Losing the Voice of a Generation

Ethan Alonzo, Editor-In-Chief

Calling Ruth Bader Ginsburg an icon in the fight for women’s rights would be the understatement of the century. Condensing her achievements and accomplishments into a mere 400-word article is not only a disservice to her legacy but also an impossible task.
The political landscape of America was changed through the work of The Notorious R.B.G. and America will have to face the upcoming political changes without one if it’s strongest voices.
If Ginsburg was anything, she was a trailblazer in the field of women’s rights, as she was the co-founder of the Women’s Rights Project at the American Civil Liberties Union, ACLU, in 1972. However, even before then, Ginsburg paved the way for women in her respective field of work.
While Ginsburg was only one of nine women at Harvard Law in 1956, she was able to make law review at Harvard a year later then again at Columbia Law School, an achievement rare among students, both male or female. All the while parenting her newly born daughter.
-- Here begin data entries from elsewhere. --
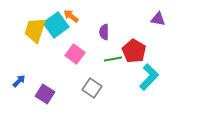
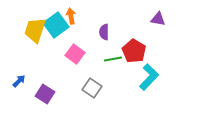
orange arrow: rotated 42 degrees clockwise
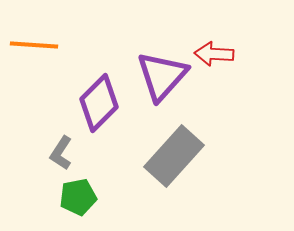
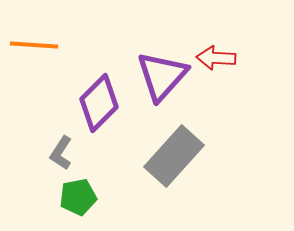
red arrow: moved 2 px right, 4 px down
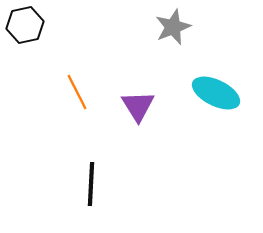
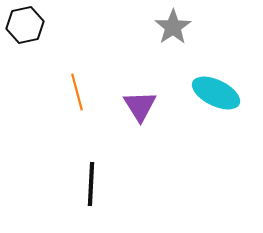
gray star: rotated 12 degrees counterclockwise
orange line: rotated 12 degrees clockwise
purple triangle: moved 2 px right
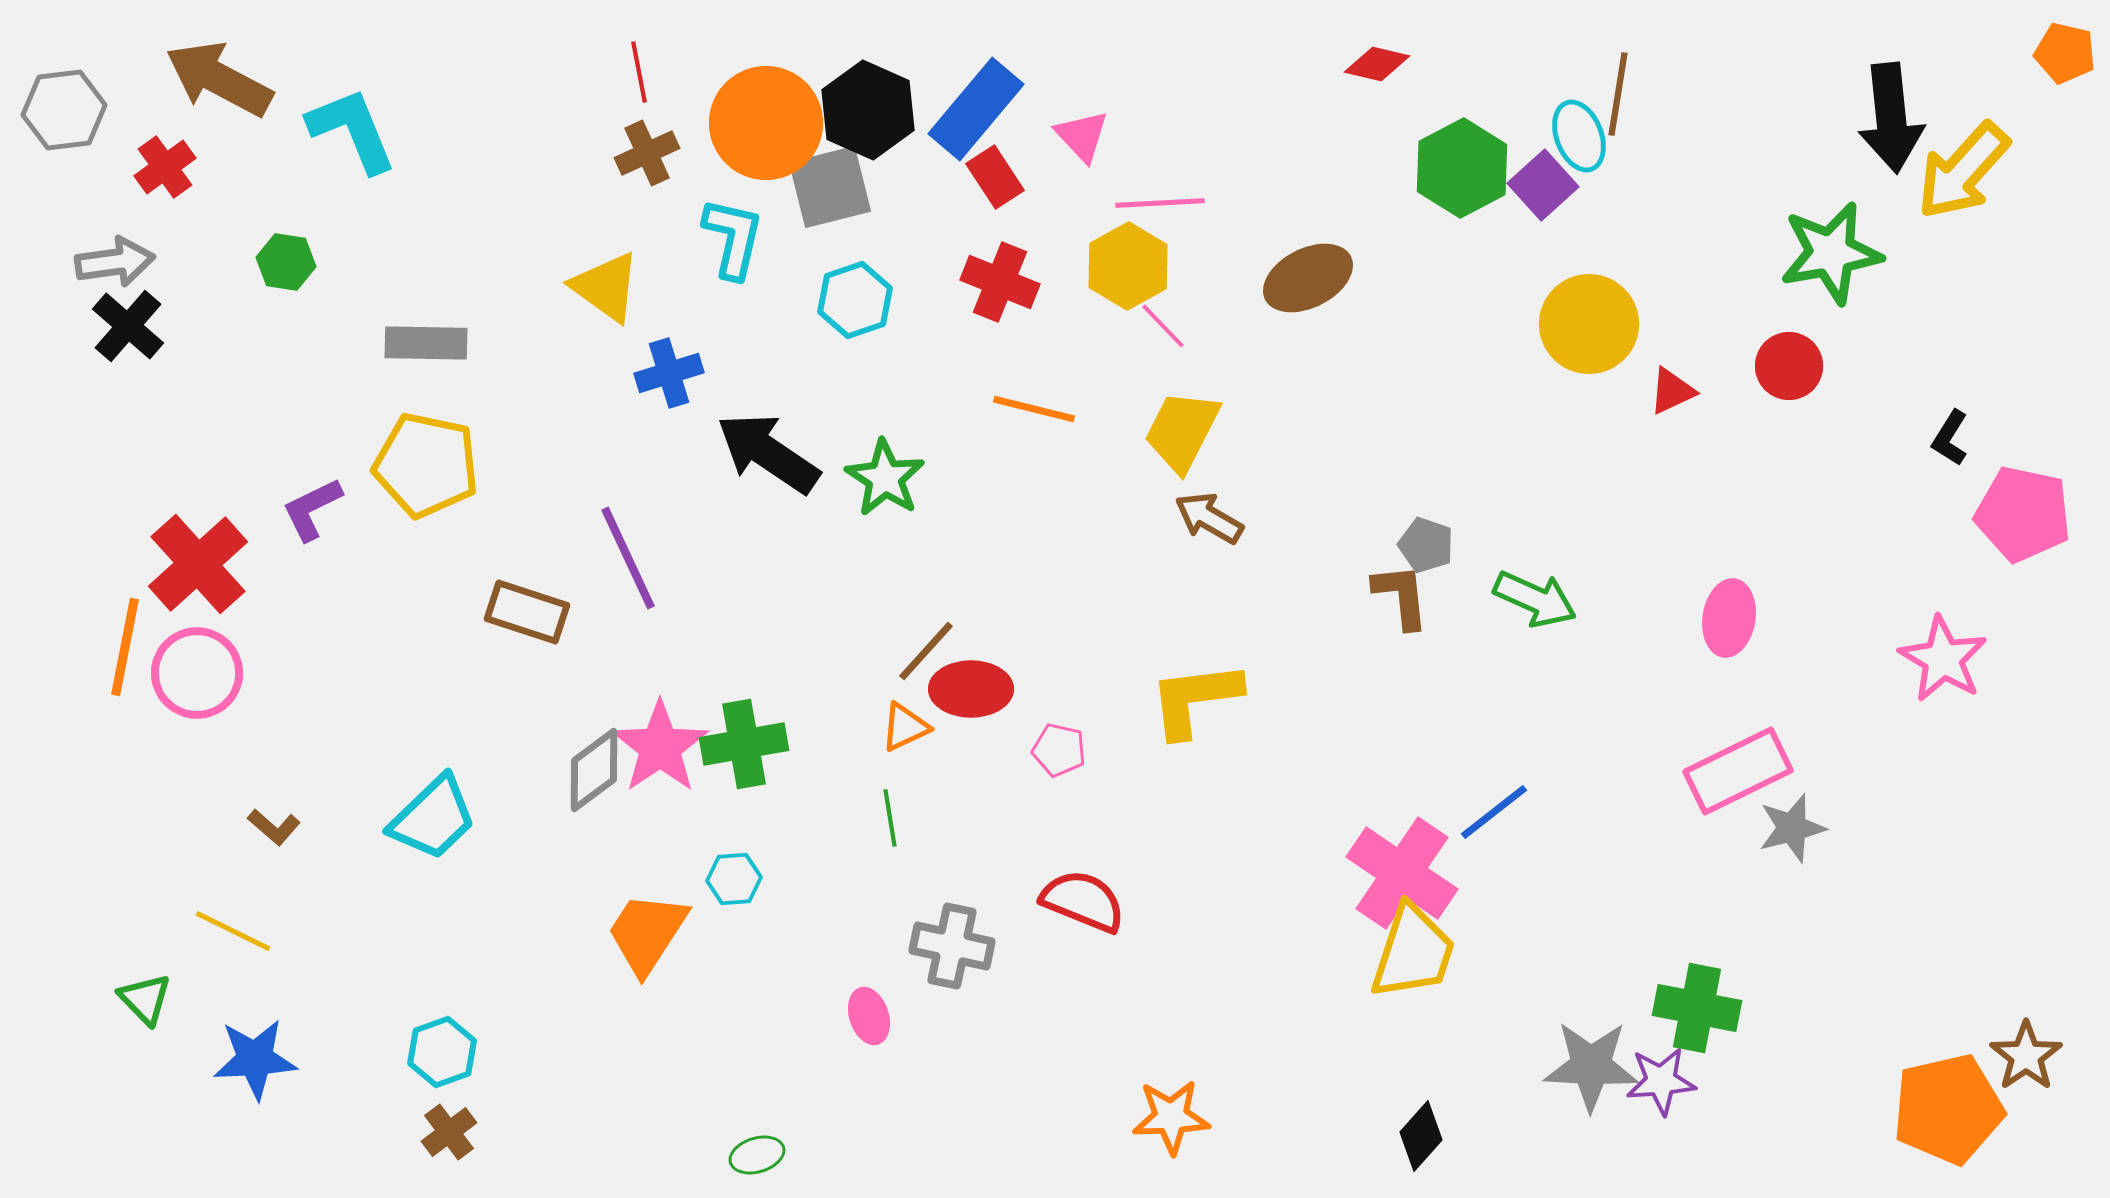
Despite Ginsburg’s skills in law, with grades to prove it, she still wasn’t approved for a clerkship due to gender, according to the ACLU website.
“Upon graduating from Columbia in 1959, Ginsburg tied for first in her class. Still, when she was recommended for a clerkship with Supreme Court Justice Felix Frankfurter by Albert Sachs, a professor at Harvard Law School, Frankfurter responded that he wasn’t ready to hire a woman and asked Sachs to recommend a man.”
After time abroad pursuing a different legal passion, international civil procedure, Ginsburg returned to the States, becoming the first female professor at Colombia to earn tenure. During this time, Ginsburg took to the Supreme Court, successfully arguing six gender-discrimination based cases.
Eventually, her fight for justice brought her to the U.S. Court of Appeals for the District of Columbia, appointed by President Jimmy Carter, where she served for thirteen years. Then, in 1993, President Bill Clinton appointed Ginsburg to the Supreme Court, with this past August marking 27 years of service.
During her service as a justice, Ruth Bader Ginsburg continued her work as an advocate, fighting for women’s rights. Between pay wage gaps to limited job positions based on gender, Ginsburg never gave up the fight.
There can be many ways to honor Ginsburg’s memory and beliefs, however, I think she said it best herself.
“Someone who used whatever talent she had to do her work to the very best of her ability. And to help repair tears in her society, to make things a little better through the use of whatever ability she has. To do something, as my colleague David Souter would say, outside myself.
‘Cause I’ve gotten much more satisfaction for the things that I’ve done for which I was not paid.’”- Ruth Bader Ginsburg.